We were trying to use the common business identifier. In the old days, the federal government and the provinces were using their own business numbers. We had situations in provincial governments where people were not even paying their PST or GST to the government and, in fact, were in receipt of grants from other parts of the government. This was an intolerable situation and it is something that should never happen.
Therefore, by having a common business identifier and a centralized computing system, we were able to tell if a person had applied for a grant from a certain department and whether the person was in arrears on his or her PST or whether the person owed the taxpayers all sorts of money that he or she had not paid back through taxes. We were trying to put a stop to that. We were also trying to make the system easier to use for businesses so they could file their returns. We were cutting down the paperwork involved in business.
The Conservatives just love to talk about red tape. One of the first things Conservative politicians love to talk for hours about is reducing red tape. The former member for Portage--La Prairie, who was in this House for several years, made his career on cutting red tape in the Manitoba legislature. He also made his career on eliminating the pension plan in the Manitoba legislative assembly. I can tell the House that it was not a very happy group of former MLAs when he moved to the federal scene and proceeded to collect his own federal pension when they in fact had lost their own, but that is an aside.
Nevertheless, the legislation before us today is long overdue. As a matter of fact, we have a danger here that this legislation will need to be re-tweaked. As I mentioned at the beginning of my speech in response to some comments by the member for Timmins—James Bay, nothing in this bill involves any criminality.
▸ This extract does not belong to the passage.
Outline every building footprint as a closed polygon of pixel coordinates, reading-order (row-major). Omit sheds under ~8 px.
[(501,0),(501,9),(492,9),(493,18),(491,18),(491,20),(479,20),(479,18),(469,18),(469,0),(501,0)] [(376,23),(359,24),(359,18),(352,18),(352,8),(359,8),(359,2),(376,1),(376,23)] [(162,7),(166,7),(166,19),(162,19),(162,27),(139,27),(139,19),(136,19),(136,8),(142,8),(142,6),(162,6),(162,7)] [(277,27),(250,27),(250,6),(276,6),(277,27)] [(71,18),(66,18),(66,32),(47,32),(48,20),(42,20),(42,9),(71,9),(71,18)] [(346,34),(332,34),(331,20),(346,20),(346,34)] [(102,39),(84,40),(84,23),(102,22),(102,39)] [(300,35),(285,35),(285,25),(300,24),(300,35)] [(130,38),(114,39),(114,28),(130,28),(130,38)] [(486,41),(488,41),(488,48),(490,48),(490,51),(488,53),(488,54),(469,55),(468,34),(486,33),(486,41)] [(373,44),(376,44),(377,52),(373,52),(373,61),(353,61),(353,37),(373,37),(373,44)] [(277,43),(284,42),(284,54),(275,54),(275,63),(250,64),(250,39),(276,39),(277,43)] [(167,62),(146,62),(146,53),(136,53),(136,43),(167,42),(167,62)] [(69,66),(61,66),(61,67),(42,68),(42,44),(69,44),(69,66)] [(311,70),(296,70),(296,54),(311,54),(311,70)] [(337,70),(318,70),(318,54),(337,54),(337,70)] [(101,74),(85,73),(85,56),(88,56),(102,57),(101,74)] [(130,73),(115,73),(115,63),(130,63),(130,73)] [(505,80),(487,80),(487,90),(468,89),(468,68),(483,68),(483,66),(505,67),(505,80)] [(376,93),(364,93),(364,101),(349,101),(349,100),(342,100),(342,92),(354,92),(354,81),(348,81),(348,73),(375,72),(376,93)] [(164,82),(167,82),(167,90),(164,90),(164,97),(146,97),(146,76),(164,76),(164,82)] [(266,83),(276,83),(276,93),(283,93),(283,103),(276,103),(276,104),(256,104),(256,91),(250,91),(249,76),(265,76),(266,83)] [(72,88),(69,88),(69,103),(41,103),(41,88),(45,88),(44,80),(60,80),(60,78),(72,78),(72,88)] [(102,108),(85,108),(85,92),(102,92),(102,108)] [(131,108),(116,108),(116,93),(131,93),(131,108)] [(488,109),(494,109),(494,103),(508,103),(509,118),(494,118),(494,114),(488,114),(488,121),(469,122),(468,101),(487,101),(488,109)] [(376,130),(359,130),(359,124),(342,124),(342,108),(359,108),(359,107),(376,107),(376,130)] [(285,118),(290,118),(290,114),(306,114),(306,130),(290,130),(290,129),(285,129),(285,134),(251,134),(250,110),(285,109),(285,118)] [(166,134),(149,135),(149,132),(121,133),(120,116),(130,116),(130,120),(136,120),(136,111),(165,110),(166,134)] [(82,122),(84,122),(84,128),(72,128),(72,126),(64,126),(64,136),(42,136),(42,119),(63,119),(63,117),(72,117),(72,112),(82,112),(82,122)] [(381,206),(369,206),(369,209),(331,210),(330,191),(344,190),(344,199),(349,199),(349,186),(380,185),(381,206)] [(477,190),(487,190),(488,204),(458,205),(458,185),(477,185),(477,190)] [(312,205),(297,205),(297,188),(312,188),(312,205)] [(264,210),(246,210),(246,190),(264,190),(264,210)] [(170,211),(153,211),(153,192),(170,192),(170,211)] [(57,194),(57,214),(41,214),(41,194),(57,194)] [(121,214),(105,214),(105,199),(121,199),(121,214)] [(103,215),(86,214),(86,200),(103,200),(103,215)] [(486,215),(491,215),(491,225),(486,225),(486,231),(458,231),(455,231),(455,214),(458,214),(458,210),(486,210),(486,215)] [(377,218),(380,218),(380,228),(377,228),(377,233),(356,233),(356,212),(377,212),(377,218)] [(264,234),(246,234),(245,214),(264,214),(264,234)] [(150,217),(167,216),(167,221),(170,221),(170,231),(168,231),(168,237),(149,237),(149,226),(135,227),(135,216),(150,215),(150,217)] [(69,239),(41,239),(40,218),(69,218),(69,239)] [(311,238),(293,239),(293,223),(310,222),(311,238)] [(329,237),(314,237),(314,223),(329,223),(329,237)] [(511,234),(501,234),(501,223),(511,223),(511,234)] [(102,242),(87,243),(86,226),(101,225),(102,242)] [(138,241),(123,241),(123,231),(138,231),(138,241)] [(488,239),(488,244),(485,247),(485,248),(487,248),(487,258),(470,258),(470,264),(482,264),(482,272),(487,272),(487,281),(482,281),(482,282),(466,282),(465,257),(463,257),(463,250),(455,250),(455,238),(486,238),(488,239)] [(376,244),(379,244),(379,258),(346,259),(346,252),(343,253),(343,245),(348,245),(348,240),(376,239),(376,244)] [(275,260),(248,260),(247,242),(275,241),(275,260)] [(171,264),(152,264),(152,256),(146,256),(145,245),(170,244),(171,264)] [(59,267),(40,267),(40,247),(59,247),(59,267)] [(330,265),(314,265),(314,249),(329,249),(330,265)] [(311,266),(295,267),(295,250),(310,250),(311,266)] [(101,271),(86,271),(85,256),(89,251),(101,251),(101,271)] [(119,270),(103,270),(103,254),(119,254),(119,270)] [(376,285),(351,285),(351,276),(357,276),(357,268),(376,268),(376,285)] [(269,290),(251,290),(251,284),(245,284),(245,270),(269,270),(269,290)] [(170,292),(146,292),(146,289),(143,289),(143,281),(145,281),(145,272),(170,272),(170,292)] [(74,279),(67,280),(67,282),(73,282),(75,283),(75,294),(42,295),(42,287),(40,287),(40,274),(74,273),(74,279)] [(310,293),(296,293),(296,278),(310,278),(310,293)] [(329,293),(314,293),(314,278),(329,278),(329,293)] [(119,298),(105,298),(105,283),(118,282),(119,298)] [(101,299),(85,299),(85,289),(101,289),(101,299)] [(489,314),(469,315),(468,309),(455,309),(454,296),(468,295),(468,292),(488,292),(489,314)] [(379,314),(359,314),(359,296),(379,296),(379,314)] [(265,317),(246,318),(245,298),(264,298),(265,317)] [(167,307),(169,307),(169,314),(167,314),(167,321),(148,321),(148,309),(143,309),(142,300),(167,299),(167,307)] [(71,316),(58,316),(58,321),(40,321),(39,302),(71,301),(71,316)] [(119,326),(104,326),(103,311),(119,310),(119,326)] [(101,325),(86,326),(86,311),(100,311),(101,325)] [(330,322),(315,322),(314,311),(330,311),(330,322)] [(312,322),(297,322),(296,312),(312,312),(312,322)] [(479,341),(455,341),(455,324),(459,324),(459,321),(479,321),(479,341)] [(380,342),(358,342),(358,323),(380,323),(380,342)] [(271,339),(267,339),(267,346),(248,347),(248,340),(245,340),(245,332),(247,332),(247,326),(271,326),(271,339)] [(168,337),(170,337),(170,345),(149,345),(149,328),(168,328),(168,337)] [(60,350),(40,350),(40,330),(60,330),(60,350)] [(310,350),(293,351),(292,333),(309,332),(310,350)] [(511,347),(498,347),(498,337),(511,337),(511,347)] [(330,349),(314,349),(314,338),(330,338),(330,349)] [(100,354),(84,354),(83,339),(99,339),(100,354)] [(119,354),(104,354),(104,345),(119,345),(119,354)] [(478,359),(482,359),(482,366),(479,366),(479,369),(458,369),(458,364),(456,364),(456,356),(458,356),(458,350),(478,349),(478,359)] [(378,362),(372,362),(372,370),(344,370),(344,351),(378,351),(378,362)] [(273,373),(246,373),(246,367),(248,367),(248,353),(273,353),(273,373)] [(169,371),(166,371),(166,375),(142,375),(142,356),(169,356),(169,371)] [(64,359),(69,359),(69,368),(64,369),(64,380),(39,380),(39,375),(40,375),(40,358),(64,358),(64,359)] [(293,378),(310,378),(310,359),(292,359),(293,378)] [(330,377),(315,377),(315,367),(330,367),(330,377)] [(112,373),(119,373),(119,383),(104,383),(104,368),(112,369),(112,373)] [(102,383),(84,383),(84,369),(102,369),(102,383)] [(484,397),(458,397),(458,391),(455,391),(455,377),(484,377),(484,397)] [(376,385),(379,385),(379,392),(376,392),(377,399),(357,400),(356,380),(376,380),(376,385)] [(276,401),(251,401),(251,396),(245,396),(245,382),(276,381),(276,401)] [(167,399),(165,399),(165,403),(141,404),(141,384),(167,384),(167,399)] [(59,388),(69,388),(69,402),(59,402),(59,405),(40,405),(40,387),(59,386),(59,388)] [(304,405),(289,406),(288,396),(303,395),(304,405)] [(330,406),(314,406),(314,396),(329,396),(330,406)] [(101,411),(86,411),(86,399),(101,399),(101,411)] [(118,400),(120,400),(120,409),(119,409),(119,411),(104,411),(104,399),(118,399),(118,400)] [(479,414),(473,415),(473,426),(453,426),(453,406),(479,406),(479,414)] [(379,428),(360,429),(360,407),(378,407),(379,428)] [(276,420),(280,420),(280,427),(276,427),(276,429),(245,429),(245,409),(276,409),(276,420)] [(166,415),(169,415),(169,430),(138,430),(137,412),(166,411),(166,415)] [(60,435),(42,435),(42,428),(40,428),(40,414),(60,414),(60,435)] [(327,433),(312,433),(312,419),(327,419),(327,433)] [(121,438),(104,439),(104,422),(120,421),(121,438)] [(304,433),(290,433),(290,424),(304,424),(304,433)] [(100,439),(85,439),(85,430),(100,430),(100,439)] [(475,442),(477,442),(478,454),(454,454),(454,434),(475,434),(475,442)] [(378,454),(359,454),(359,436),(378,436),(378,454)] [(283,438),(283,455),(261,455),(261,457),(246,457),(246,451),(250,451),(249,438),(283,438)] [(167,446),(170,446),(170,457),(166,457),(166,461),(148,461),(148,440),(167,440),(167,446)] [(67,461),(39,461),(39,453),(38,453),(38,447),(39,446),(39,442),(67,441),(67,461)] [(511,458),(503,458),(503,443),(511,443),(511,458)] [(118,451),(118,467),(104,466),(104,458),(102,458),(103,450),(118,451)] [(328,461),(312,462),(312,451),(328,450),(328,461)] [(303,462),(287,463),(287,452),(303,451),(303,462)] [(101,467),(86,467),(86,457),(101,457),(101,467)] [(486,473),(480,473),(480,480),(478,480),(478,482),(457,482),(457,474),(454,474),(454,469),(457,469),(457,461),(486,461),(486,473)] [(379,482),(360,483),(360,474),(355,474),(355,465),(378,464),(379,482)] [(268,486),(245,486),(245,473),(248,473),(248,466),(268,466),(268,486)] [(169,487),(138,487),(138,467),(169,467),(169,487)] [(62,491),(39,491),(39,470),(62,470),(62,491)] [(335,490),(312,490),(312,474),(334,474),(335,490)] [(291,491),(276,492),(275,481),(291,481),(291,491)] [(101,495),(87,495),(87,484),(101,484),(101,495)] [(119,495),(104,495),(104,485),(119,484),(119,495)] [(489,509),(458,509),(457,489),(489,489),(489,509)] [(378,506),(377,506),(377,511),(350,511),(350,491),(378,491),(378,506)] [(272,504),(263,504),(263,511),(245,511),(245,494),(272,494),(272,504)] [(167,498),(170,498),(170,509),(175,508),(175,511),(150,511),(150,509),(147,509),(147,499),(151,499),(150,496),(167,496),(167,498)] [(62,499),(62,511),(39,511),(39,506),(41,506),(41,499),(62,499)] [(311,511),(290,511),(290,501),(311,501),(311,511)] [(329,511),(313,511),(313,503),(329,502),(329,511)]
We just had a case in the last two weeks where Facebook got a judgment against a Canadian guy for $1 billion. He did a huge amount of spamming on the Facebook system and has made a hero out of himself by getting all kinds of free publicity around the world. What has he done? He has simply declared bankruptcy. We could go to all this trouble of finally passing this bill after all these years and find out that it is totally ineffective when we have people running huge spamming operations in this country right under the noses of the authorities and then, when they finally do end up in court and get sued, they just simply declare bankruptcy and are gone or simply change countries.
Clearly, if we are passing legislation now, we should ensure there are enough penalties in here that will make people responsible and try to correct the behaviours that we are seeing.
However, as we indicated, there are bigger issues. This is an important issue and we need to deal with it, but the member for Timmins—James Bay talked about the other areas, such as the broadband strategy that is lacking from the government. The vision on broadband is very vital to this country and especially to the survival and development of rural Canada. There is also the whole issue of government online programs, which we hear nothing about from the government.